All the lines below need to be output exactly, apart from any images.
*** Input for this task
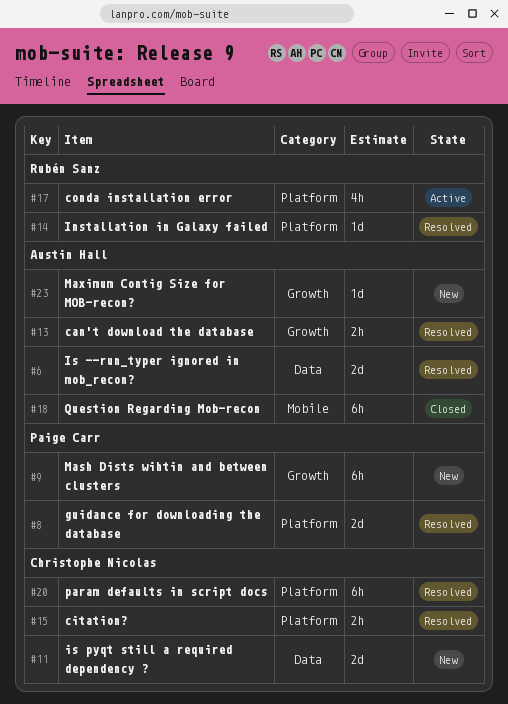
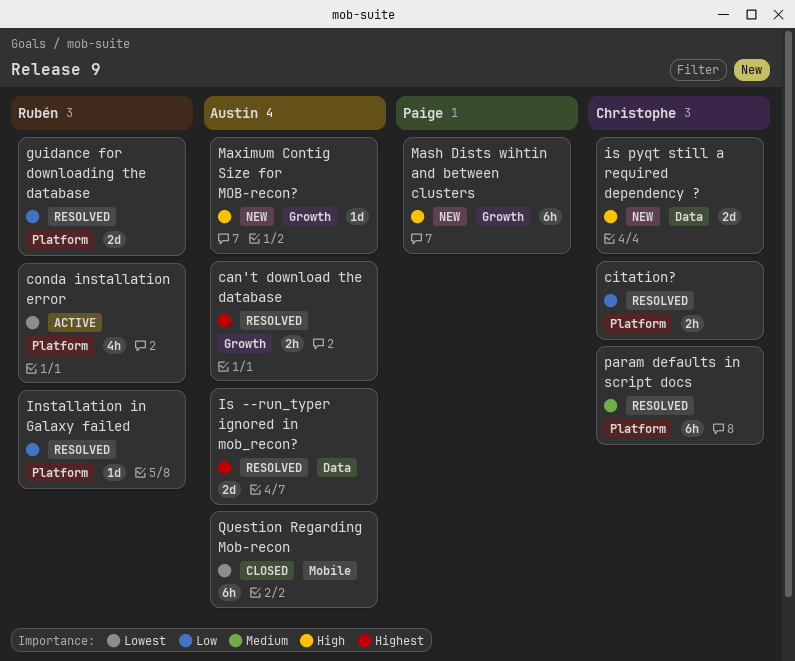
guidance for downloading the database, owner: Paige Carr -> Rubén Sanz

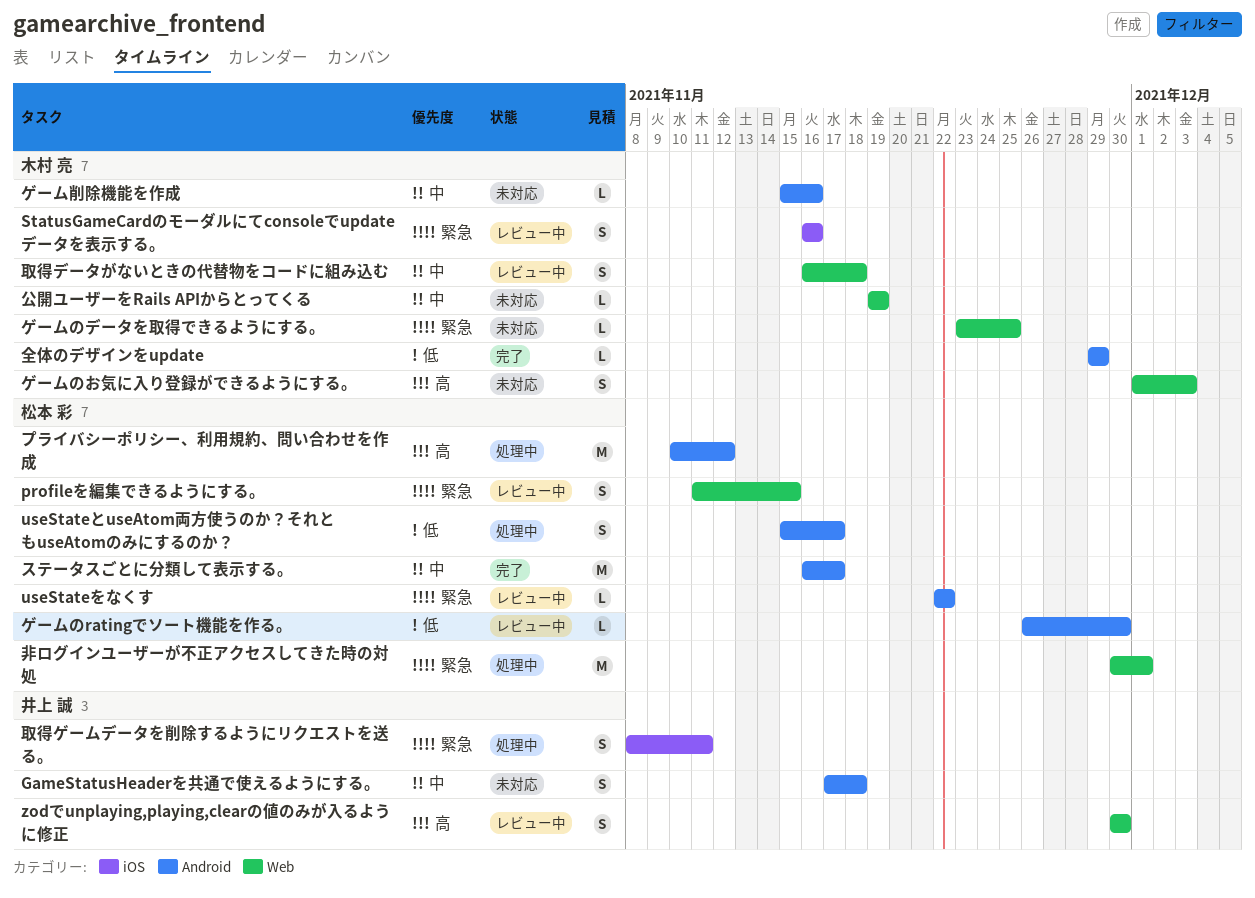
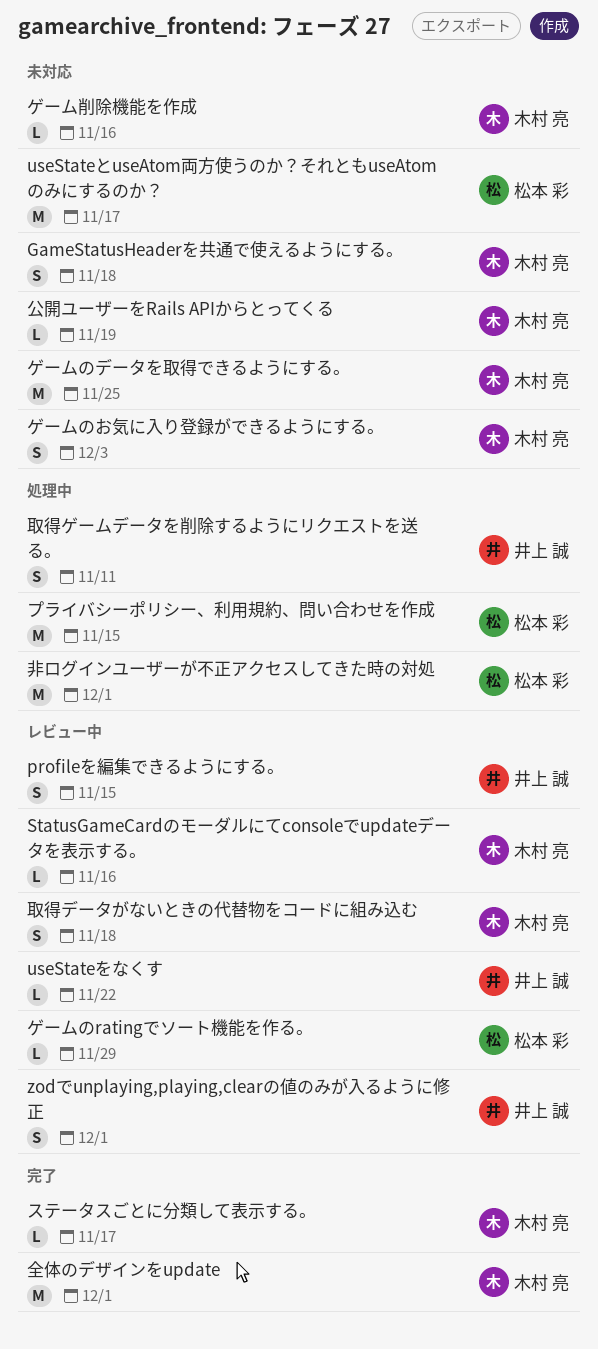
GameStatusHeaderを共通で使えるようにする。, owner: 井上 誠 -> 木村 亮
profileを編集できるようにする。, owner: 松本 彩 -> 井上 誠
StatusGameCardのモーダルにてconsoleでupdateデータを表示する。, estimate: S -> L
useStateとuseAtom両方使うのか？それともuseAtomのみにするのか？, status: 処理中 -> 未対応
useStateとuseAtom両方使うのか？それともuseAtomのみにするのか？, estimate: S -> M
useStateをなくす, owner: 松本 彩 -> 井上 誠
zodでunplaying,playing,clearの値のみが入るように修正, due: Nov 30 -> Dec 1
ゲームのratingでソート機能を作る。, due: Nov 30 -> Nov 29
ゲームのデータを取得できるようにする。, estimate: L -> M
ステータスごとに分類して表示する。, owner: 松本 彩 -> 木村 亮
ステータスごとに分類して表示する。, estimate: M -> L
プライバシーポリシー、利用規約、問い合わせを作成, due: Nov 12 -> Nov 15
全体のデザインをupdate, estimate: L -> M
全体のデザインをupdate, due: Nov 29 -> Dec 1

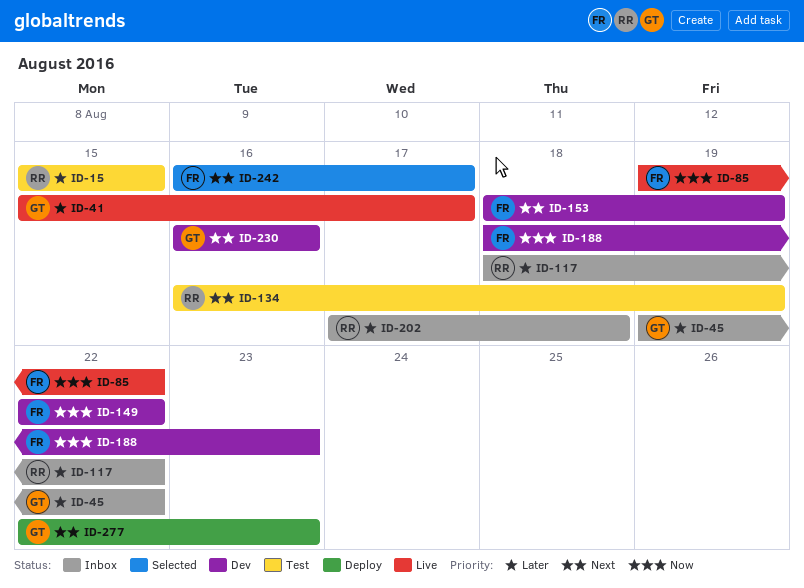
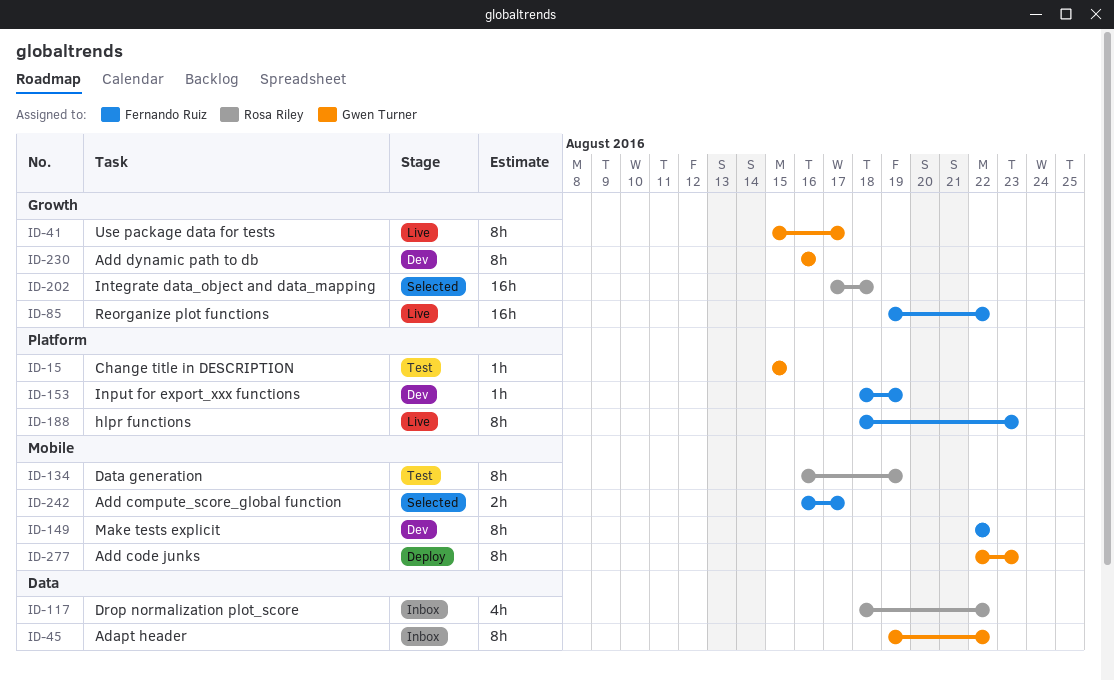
ID-15, owner: Rosa Riley -> Gwen Turner
ID-188, status: Dev -> Live
ID-202, status: Inbox -> Selected

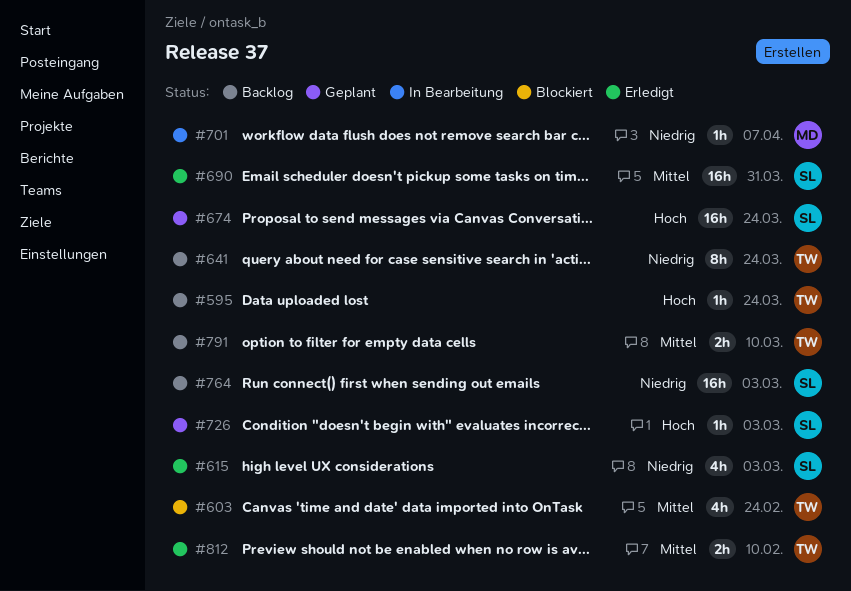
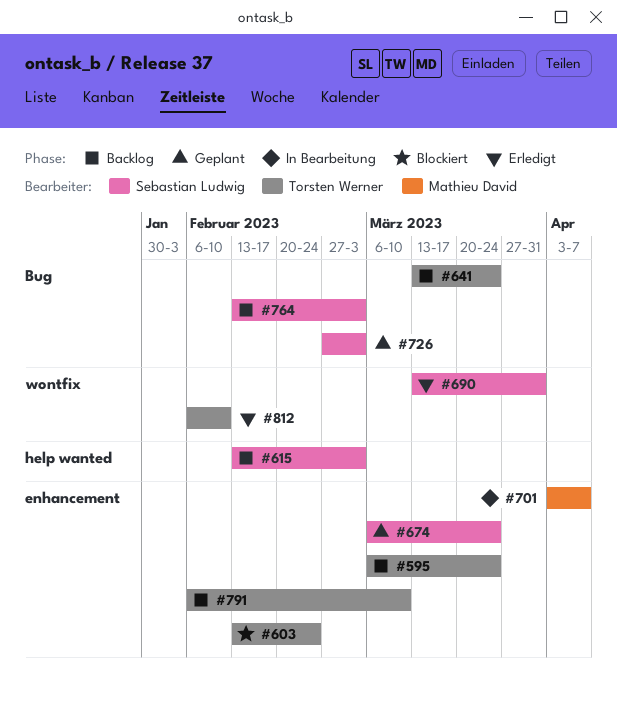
#615, status: Erledigt -> Backlog

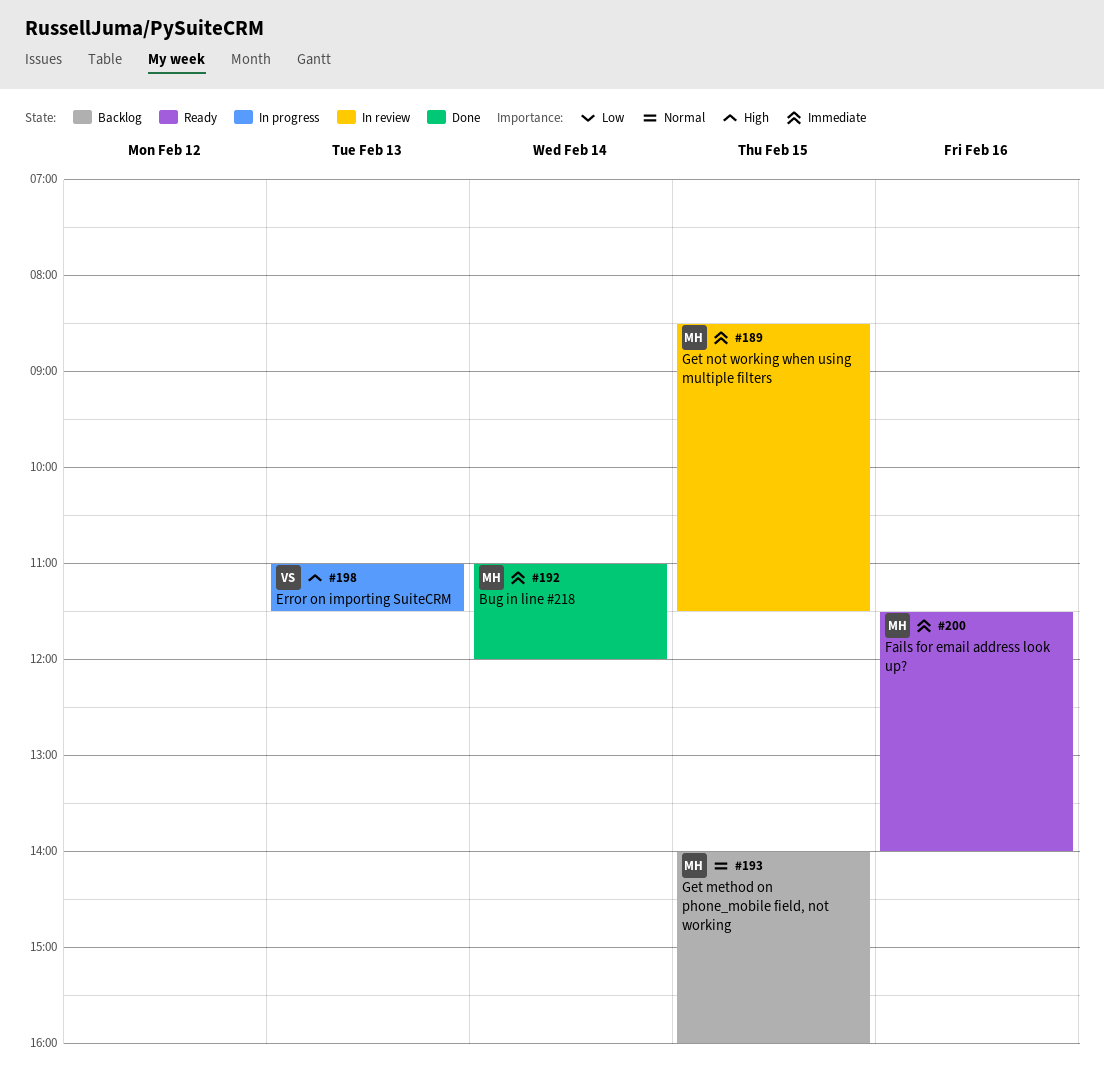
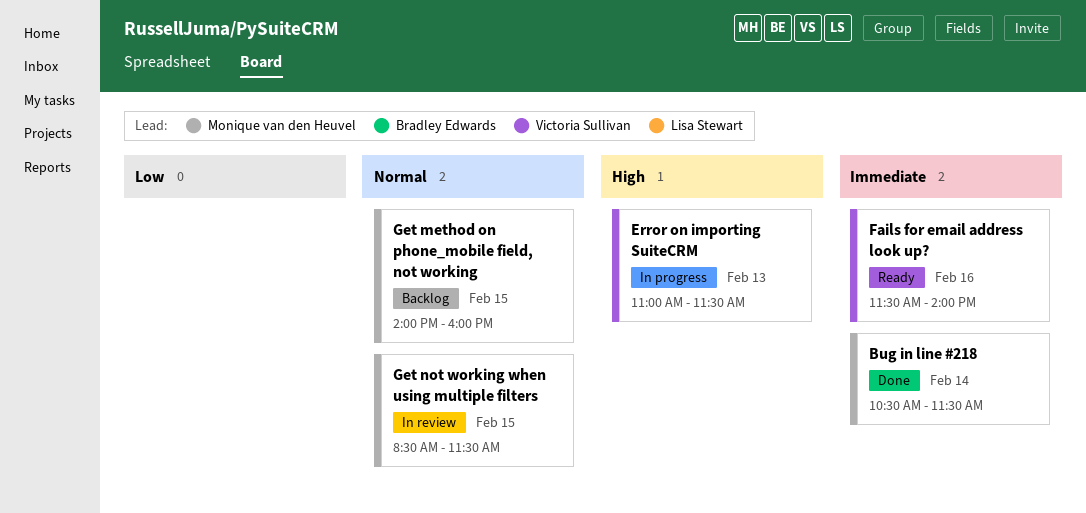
Bug in line #218, begins: 11:00 -> 10:30
Bug in line #218, ends: 12:00 -> 11:30
Fails for email address look up?, owner: Monique van den Heuvel -> Victoria Sullivan
Get not working when using multiple filters, priority: Immediate -> Normal

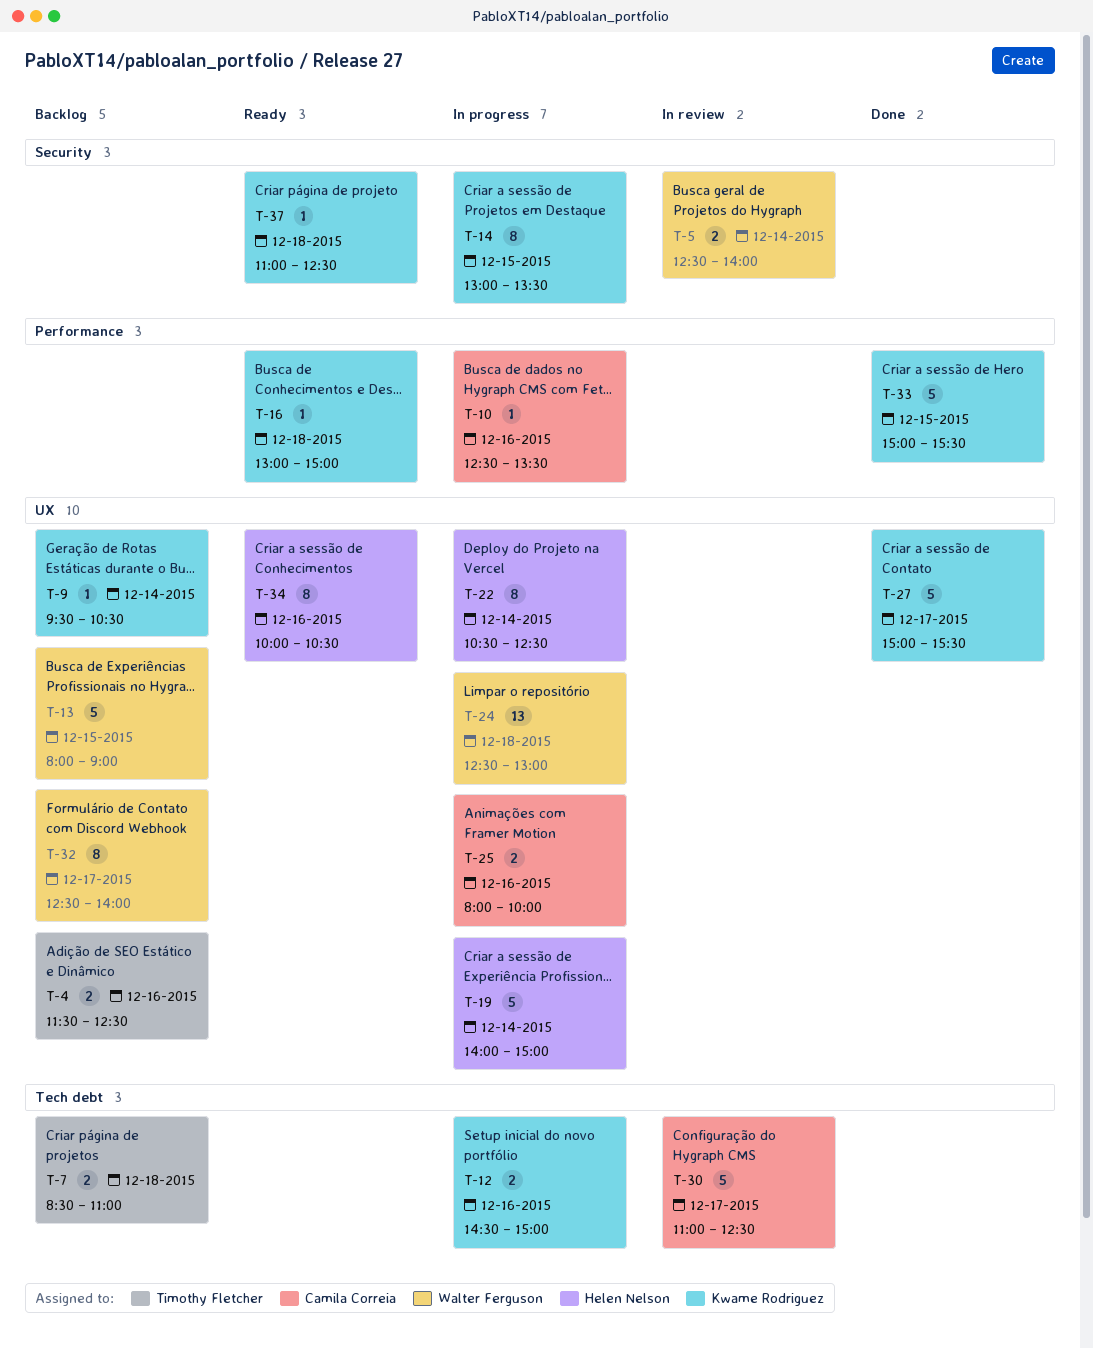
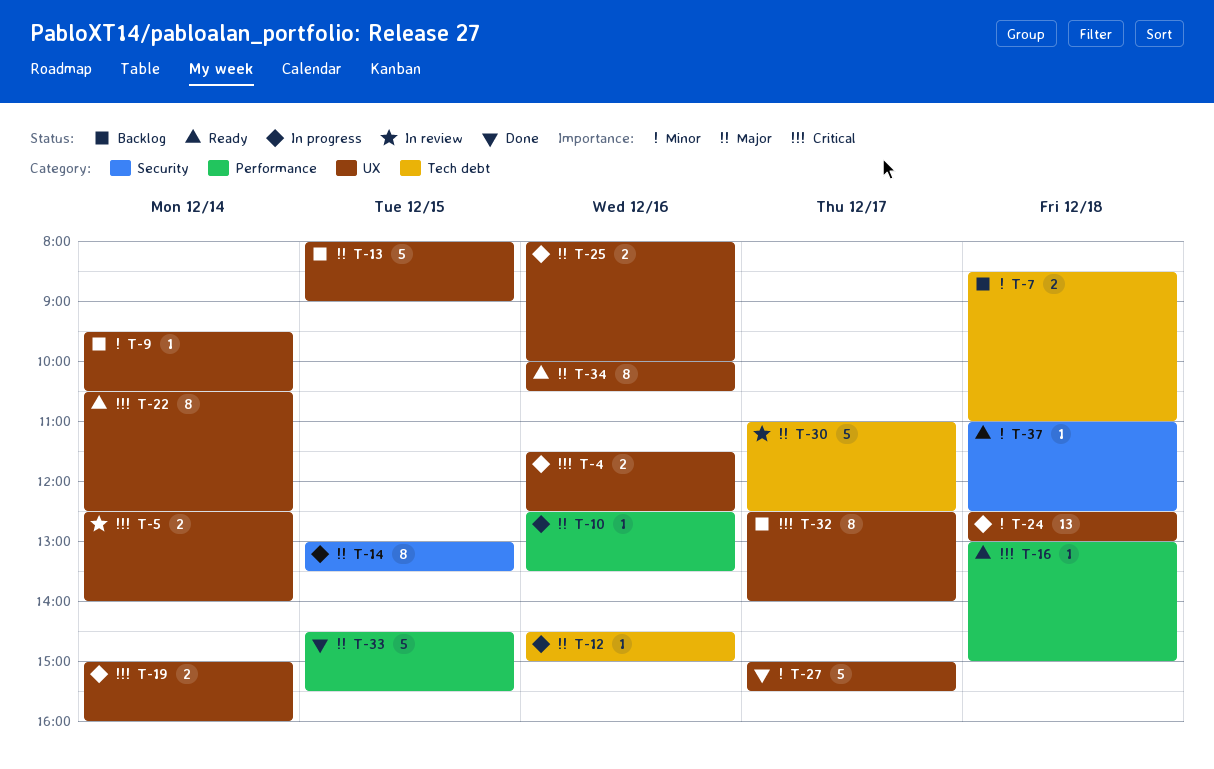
T-4, status: Backlog -> In progress
T-5, label: Security -> UX
T-12, estimate: 2 -> 1
T-19, estimate: 5 -> 2
T-19, begins: 14:00 -> 15:00
T-19, ends: 15:00 -> 16:00
T-22, status: In progress -> Ready
T-33, begins: 15:00 -> 14:30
******
» **Exercise output**
guidance for downloading the database, owner: Paige Carr -> Rubén Sanz

GameStatusHeaderを共通で使えるようにする。, owner: 井上 誠 -> 木村 亮
profileを編集できるようにする。, owner: 松本 彩 -> 井上 誠
StatusGameCardのモーダルにてconsoleでupdateデータを表示する。, estimate: S -> L
useStateとuseAtom両方使うのか？それともuseAtomのみにするのか？, status: 処理中 -> 未対応
useStateとuseAtom両方使うのか？それともuseAtomのみにするのか？, estimate: S -> M
useStateをなくす, owner: 松本 彩 -> 井上 誠
zodでunplaying,playing,clearの値のみが入るように修正, due: Nov 30 -> Dec 1
ゲームのratingでソート機能を作る。, due: Nov 30 -> Nov 29
ゲームのデータを取得できるようにする。, estimate: L -> M
ステータスごとに分類して表示する。, owner: 松本 彩 -> 木村 亮
ステータスごとに分類して表示する。, estimate: M -> L
プライバシーポリシー、利用規約、問い合わせを作成, due: Nov 12 -> Nov 15
全体のデザインをupdate, estimate: L -> M
全体のデザインをupdate, due: Nov 29 -> Dec 1

ID-15, owner: Rosa Riley -> Gwen Turner
ID-188, status: Dev -> Live
ID-202, status: Inbox -> Selected

#615, status: Erledigt -> Backlog

Bug in line #218, begins: 11:00 -> 10:30
Bug in line #218, ends: 12:00 -> 11:30
Fails for email address look up?, owner: Monique van den Heuvel -> Victoria Sullivan
Get not working when using multiple filters, priority: Immediate -> Normal

T-4, status: Backlog -> In progress
T-5, label: Security -> UX
T-12, estimate: 2 -> 1
T-19, estimate: 5 -> 2
T-19, begins: 14:00 -> 15:00
T-19, ends: 15:00 -> 16:00
T-22, status: In progress -> Ready
T-33, begins: 15:00 -> 14:30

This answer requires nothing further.